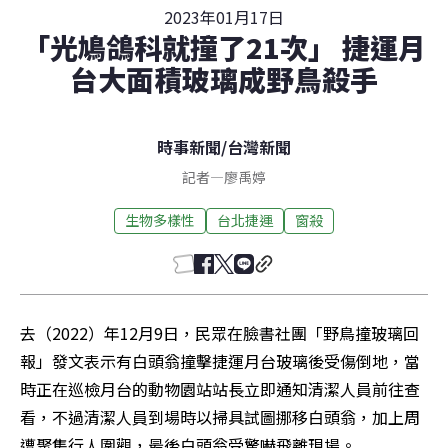
2023年01月17日
「光鳩鴿科就撞了21次」 捷運月
台大面積玻璃成野鳥殺手
時事新聞
/
台灣新聞
記者
—
廖禹婷
生物多樣性
台北捷運
窗殺
去（2022）年12月9日，民眾在臉書社團「野鳥撞玻璃回
報」發文表示有白頭翁撞擊捷運月台玻璃後受傷倒地，當
時正在巡檢月台的動物園站站長立即通知清潔人員前往查
看，不過清潔人員到場時以掃具試圖挪移白頭翁，加上周
遭聚集行人圍觀，最後白頭翁受驚嚇飛離現場。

Problem statement: Retype the data above verbatim, minus images.

Expected answer:
2023年01月17日
「光鳩鴿科就撞了21次」 捷運月
台大面積玻璃成野鳥殺手
時事新聞
/
台灣新聞
記者
—
廖禹婷
生物多樣性
台北捷運
窗殺
去（2022）年12月9日，民眾在臉書社團「野鳥撞玻璃回
報」發文表示有白頭翁撞擊捷運月台玻璃後受傷倒地，當
時正在巡檢月台的動物園站站長立即通知清潔人員前往查
看，不過清潔人員到場時以掃具試圖挪移白頭翁，加上周
遭聚集行人圍觀，最後白頭翁受驚嚇飛離現場。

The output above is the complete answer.